FMC et Corteva élargissent l'accès à l'herbicide Rimisoxafen pour les producteurs de maïs et de soja
FMC et Corteva signent un accord d'approvisionnement et de licence co-exclusif pour élargir l'accès à l'herbicide rimisoxafen, ciblant les mauvaises herbes résistantes dans les marchés du maïs et du soja en Amérique du Nord et du Sud.

FMC Corporation et Corteva ont annoncé un accord stratégique d'approvisionnement et de licence co-exclusif qui élargira l'accès à la technologie herbicide rimisoxafen de FMC sur les marchés du maïs et du soja en Amérique du Nord et du Sud.
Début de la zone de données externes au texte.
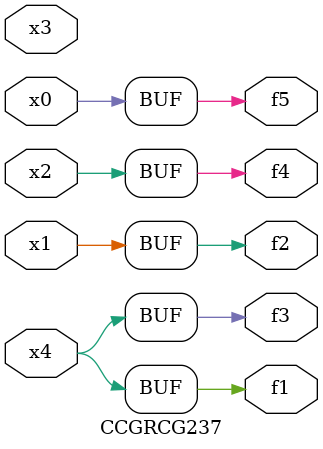
<source format=v>
module CCGRCG237(
	input x0, x1, x2, x3, x4,
	output f1, f2, f3, f4, f5
);
	assign f1 = x4;
	assign f2 = x1;
	assign f3 = x4;
	assign f4 = x2;
	assign f5 = x0;
endmodule

</source>
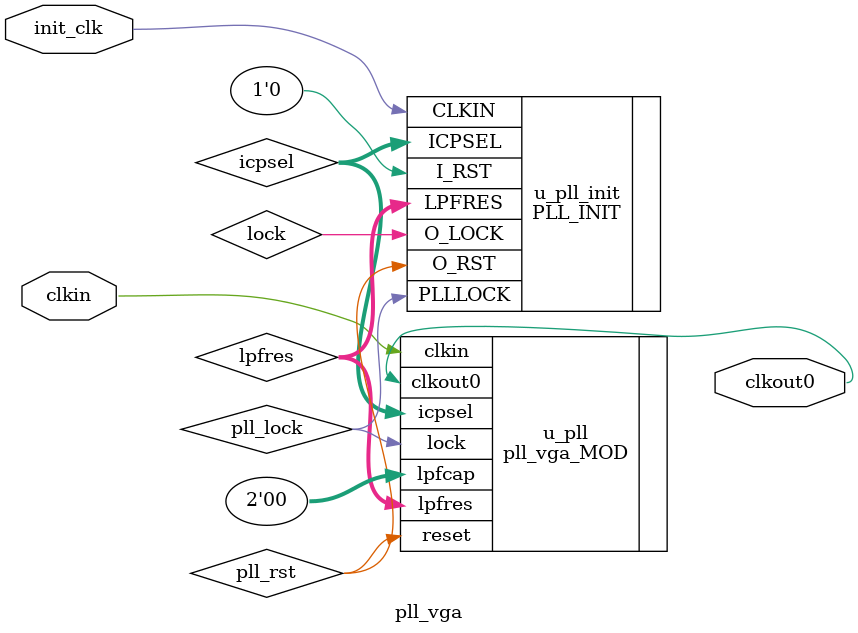
<source format=v>
module pll_vga(
    clkin,
    init_clk,
    clkout0
);


input clkin;
input init_clk;
output clkout0;
wire lock;
wire [5:0] icpsel;
wire [2:0] lpfres;
wire pll_lock;
wire pll_rst;


    pll_vga_MOD u_pll(
        .clkout0(clkout0),
        .lock(pll_lock),
        .clkin(clkin),
        .reset(pll_rst),
        .icpsel(icpsel),
        .lpfres(lpfres),
        .lpfcap(2'b00)
    );


    PLL_INIT u_pll_init(
        .CLKIN(init_clk),
        .I_RST(1'b0),
        .O_RST(pll_rst),
        .PLLLOCK(pll_lock),
        .O_LOCK(lock),
        .ICPSEL(icpsel),
        .LPFRES(lpfres)
    );
    defparam u_pll_init.CLK_PERIOD = 20;
    defparam u_pll_init.MULTI_FAC = 18;


endmodule

</source>
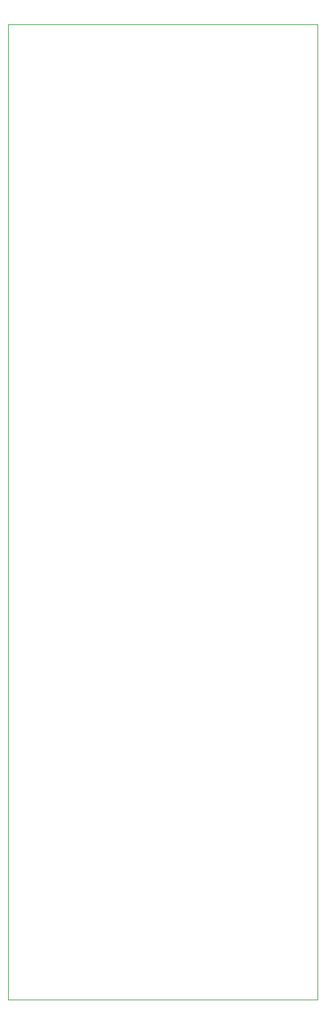
<source format=gm1>
G04 #@! TF.GenerationSoftware,KiCad,Pcbnew,9.0.1+1*
G04 #@! TF.CreationDate,2025-11-12T15:12:25+00:00*
G04 #@! TF.ProjectId,te0725-carrier,74653037-3235-42d6-9361-72726965722e,rev?*
G04 #@! TF.SameCoordinates,Original*
G04 #@! TF.FileFunction,Profile,NP*
%FSLAX46Y46*%
G04 Gerber Fmt 4.6, Leading zero omitted, Abs format (unit mm)*
G04 Created by KiCad (PCBNEW 9.0.1+1) date 2025-11-12 15:12:25*
%MOMM*%
%LPD*%
G01*
G04 APERTURE LIST*
G04 #@! TA.AperFunction,Profile*
%ADD10C,0.050000*%
G04 #@! TD*
G04 APERTURE END LIST*
D10*
X44500000Y-43409999D02*
X44500000Y-175490001D01*
X44500000Y-43409999D02*
X86500000Y-43409999D01*
X44500000Y-175490001D02*
X86500000Y-175490001D01*
X86500000Y-43409999D02*
X86500000Y-175490001D01*
M02*

</source>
La collaboration vise à fournir aux producteurs un nouvel outil pour lutter contre les mauvaises herbes résistantes aux herbicides, en particulier les espèces d'Amaranthus, qui sont devenues un défi croissant pour les agriculteurs.
L'accord combine la chimie innovante du rimisoxafen de FMC avec le vaste réseau de distribution de Corteva, permettant aux deux sociétés de proposer l'herbicide dans le cadre de leurs portefeuilles respectifs. Pour les traders, ce développement signale des changements potentiels sur le marché des intrants agricoles, car l'introduction de nouvelles technologies herbicides peut influencer les coûts de production et les rendements des cultures. Une adoption accrue d'un contrôle efficace des mauvaises herbes pourrait stimuler la production de maïs et de soja dans les Amériques, impactant la dynamique de l'offre mondiale. Les traders peuvent suivre les prix des matières premières connexes sur le tableau de bord en direct de NowPrice pour surveiller les réactions du marché.
À l'avenir, les entreprises se concentreront sur les approbations réglementaires et le déploiement commercial dans les principales régions agricoles. Le succès du rimisoxafen dépendra de son efficacité contre les populations de mauvaises herbes résistantes et des taux d'adoption par les agriculteurs. Les acteurs du marché doivent surveiller les mises à jour sur les délais d'enregistrement et toute réponse concurrentielle d'autres entreprises agrochimiques, car ces facteurs pourraient affecter le paysage concurrentiel et les coûts des intrants pour les principales cultures en rangs.